As I collected information from the Vegetarian-Vegan Society, it was early in my vegetarian experiment. I asked the ladies for tips on making the switch, especially for someone like me who considered meat a crucial staple in her diet.
"I suggest thinking about what you already eat and making a list of things you love that are already vegan," Zdrojewski advised. "Add things like salads, coleslaw, baked beans, baked sweet potatoes, and good old peanut butter and jelly sandwiches. Then when you eliminate the meat you'll have favorite comfort foods ready to take their place."
Watkins recommended meat substitutes, which are becoming increasingly ubiquitous in grocery stores.
"There is also fake cheese," she said. "You might want to start out just having one or two meatless meals a week, like spaghetti and meatless sauce (they sell fake meatballs, too, I think - and I have a recipe for some I call 'veatballs').
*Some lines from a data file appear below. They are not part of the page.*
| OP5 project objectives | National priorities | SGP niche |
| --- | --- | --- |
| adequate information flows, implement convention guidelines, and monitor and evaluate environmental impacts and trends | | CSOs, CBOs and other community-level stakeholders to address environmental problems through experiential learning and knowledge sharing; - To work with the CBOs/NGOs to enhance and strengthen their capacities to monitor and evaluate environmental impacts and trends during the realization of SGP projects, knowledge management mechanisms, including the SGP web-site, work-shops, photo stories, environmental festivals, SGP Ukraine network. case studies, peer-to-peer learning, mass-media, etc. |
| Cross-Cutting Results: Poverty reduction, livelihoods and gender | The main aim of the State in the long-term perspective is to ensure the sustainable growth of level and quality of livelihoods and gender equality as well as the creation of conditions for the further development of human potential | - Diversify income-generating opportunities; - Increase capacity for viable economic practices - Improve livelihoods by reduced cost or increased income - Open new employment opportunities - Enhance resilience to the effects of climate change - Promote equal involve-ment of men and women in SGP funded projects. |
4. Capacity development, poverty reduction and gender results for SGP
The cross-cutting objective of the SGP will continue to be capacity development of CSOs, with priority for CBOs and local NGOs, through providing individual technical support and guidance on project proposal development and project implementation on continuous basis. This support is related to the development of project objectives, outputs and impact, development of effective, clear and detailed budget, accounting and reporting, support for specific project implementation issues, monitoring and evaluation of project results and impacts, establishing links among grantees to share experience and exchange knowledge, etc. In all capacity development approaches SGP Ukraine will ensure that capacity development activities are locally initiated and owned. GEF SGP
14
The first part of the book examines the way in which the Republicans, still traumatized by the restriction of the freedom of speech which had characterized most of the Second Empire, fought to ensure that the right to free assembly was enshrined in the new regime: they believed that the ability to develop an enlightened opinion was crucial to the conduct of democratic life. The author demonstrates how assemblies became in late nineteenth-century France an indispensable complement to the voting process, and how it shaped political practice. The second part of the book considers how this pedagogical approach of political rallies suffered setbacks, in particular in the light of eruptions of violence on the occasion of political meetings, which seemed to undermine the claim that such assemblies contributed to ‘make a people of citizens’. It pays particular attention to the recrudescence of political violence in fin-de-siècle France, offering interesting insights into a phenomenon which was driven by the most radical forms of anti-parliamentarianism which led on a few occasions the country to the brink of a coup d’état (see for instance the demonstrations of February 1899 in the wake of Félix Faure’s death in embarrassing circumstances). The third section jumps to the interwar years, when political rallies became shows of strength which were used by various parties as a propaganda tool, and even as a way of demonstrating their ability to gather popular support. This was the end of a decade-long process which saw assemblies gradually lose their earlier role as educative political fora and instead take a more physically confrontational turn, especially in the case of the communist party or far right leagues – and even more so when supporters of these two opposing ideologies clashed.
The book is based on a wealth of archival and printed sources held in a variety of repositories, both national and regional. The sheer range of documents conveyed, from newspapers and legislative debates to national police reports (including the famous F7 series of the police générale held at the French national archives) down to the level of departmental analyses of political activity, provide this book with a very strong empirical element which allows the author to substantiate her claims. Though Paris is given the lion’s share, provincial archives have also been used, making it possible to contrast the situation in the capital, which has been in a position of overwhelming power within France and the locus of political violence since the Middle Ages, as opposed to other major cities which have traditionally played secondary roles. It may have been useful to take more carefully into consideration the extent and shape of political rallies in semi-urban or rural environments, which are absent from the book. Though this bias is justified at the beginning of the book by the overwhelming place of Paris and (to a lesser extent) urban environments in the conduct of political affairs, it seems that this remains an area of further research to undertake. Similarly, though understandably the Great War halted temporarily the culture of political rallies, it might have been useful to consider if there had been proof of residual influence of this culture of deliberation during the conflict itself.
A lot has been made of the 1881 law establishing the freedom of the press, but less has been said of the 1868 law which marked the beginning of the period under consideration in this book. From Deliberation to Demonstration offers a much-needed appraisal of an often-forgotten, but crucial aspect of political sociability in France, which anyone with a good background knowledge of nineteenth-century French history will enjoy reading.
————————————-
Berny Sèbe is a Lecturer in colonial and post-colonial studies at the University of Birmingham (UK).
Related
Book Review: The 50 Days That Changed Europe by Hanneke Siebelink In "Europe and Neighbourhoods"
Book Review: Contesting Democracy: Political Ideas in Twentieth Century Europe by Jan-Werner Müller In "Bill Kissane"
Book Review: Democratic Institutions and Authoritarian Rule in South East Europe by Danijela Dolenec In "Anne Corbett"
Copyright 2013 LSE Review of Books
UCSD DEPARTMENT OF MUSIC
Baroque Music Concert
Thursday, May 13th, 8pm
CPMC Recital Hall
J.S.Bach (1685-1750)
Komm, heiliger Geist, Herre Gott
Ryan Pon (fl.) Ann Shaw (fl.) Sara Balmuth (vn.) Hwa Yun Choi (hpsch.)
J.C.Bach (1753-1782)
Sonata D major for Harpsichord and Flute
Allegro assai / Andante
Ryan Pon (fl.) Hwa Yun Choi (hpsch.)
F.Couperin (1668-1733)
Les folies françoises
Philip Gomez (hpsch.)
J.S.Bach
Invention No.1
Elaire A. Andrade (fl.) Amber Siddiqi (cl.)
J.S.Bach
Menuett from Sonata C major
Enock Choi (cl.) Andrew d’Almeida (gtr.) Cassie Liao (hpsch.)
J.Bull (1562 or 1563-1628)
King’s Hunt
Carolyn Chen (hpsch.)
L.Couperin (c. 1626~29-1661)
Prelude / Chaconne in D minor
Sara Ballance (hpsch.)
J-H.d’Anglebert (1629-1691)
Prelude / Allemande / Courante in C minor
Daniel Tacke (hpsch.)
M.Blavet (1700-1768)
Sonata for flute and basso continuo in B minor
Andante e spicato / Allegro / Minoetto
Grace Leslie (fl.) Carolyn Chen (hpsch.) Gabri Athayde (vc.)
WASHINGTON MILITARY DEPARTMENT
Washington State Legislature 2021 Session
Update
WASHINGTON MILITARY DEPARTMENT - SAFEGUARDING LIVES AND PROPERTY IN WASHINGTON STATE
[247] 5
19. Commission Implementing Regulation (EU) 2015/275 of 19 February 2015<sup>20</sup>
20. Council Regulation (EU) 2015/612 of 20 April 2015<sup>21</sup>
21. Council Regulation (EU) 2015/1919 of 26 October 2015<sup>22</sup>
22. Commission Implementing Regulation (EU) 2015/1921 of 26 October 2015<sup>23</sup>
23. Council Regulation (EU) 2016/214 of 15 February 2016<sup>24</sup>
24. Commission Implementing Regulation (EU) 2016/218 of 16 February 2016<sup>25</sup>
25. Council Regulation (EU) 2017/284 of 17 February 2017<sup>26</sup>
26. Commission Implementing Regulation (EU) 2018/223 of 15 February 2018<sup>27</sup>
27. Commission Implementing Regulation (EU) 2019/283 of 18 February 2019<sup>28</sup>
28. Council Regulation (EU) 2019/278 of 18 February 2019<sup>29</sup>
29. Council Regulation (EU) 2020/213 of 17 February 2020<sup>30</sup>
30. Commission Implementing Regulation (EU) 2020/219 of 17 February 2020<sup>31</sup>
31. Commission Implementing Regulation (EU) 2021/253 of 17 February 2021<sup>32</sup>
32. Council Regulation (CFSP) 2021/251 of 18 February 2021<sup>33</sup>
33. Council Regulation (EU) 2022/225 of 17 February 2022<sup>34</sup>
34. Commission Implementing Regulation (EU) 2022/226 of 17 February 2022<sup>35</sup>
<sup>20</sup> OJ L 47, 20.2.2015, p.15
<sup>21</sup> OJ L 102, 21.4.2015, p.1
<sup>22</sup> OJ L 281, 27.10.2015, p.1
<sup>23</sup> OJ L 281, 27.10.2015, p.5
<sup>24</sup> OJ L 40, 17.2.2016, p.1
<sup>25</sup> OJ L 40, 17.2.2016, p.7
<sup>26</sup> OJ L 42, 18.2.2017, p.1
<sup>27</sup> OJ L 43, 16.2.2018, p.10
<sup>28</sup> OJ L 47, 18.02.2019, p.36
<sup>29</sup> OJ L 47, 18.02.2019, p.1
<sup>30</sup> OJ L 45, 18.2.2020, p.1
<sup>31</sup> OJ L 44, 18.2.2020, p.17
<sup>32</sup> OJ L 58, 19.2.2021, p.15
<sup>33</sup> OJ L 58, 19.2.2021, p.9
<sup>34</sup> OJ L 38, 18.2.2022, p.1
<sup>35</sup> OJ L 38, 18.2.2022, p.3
You can also try vegetarian chili with brown rice, or bean burritos."
When going vegan, Zdrojewski and Erb found dairy especially cheese the most difficult item to give up.
"Try soy or rice if you are used to skim milk and try almond if you like the rich whole milk," Zdrojewski suggested.
The first day of my week without meat was a cinch as Zdrojewski prescribed, I made a list of some of my favorite foods that fell into the vegetarian category. (I knew that strict veganism was too ambitious for this trial). There was still plenty to choose from; I embarked on a much-needed grocery shopping excursion and loaded up my cart with my supplies for the week.
At first, I couldn't stop dreaming of roast beef sandwiches and burgers, but I found that by day five, I wasn't missing meat as much as I did in the days prior. I noticed, as Erb and Zdrojewski noted, that I felt significantly less sluggish. I even did some cooking (another one of my 2013 goals: overcoming my culinary ineptitude), and made a delectable veggie pizza and no-cream pasta primavera my proudest accomplishment in the kitchen to date. As I dined on flavorful penne, peppers and other veggies, a steak couldn't be further from my mind.
While I doubt that I'll be completely eliminating meat from my diet anytime soon, after successfully trying out vegetarianism and discovering how advantageous a plant-based diet can be, I'll be decreasing my intake considerably. Why not give it a try? It might help us live to 95!